I believe we figured out what was going wrong:
1) You definitely need inode64 as a mount option
2) It seems that the AG metadata was being cached. We had to unmount
the system and remount it to get updated counts on per-AG usage.
For the moment, I've written a script to copy/rename/delete our files
so that they are gradually migrated to new AGs. FWIW, I noticed that
this operation is significantly faster on an EL6.2-based kernel
(2.6.32) compared to EL5 (2.6.18). I'm also using the 'delaylog'
mount option which probably helps a bit. I still have a few other
curiosities about this particular issue though:
On Sun, Mar 11, 2012 at 5:56 PM, Dave Chinner <david@xxxxxxxxxxxxx> wrote:
> Entirely normal. some operations require Io to complete (e.g.

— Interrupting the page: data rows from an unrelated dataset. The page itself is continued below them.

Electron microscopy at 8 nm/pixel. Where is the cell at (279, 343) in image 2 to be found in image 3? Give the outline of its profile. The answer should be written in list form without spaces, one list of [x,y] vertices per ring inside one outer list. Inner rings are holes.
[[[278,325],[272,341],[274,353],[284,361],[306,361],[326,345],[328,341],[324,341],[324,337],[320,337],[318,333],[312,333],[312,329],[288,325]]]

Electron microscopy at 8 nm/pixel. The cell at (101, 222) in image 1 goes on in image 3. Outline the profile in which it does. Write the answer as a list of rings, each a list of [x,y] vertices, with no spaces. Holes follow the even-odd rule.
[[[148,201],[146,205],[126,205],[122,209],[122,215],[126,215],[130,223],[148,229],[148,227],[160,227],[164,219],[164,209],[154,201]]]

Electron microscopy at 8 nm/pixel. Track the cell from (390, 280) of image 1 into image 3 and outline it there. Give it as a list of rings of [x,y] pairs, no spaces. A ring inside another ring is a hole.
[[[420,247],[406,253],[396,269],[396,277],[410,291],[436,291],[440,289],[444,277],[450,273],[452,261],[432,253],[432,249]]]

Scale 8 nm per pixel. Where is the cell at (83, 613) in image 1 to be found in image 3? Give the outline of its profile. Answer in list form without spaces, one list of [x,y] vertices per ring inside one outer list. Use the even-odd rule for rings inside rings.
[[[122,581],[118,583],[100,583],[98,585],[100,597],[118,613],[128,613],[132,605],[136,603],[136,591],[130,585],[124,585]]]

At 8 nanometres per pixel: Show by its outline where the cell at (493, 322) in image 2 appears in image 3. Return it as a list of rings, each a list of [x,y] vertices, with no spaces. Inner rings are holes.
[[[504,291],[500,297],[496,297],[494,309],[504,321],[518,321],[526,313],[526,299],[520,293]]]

> reading directory blocks to find where to insert the new entry),
> while adding the first file to a directory generally requires zero
> IO. You're seeing the difference between cold cache and hot cache
In this situation, any files written to the same directory exhibited
this issue regardless of cache state. For example:
Takes 300ms to complete:
Takes 600ms to complete:
touch tmp/0 tmp/1
Takes 1200ms to complete:
touch tmp/0 tmp/1 tmp/2 tmp/3
I would expect the directory to be cached after the first file is
created. I don't understand why all subsequent writes were affected
> Go look up what the inode32 and inode64 mount options do. The
> default is inode32....
So now that we're mounting inode64, I wonder if we'll see degraded
performance in the future due to a sub-optimal on-disk layout of our
data. Even though I am migrating data to other AGs, will there be any
permanent "damage" to AG0 since it had to allocate 1B inodes? What
happens to all of that metadata when the files are removed?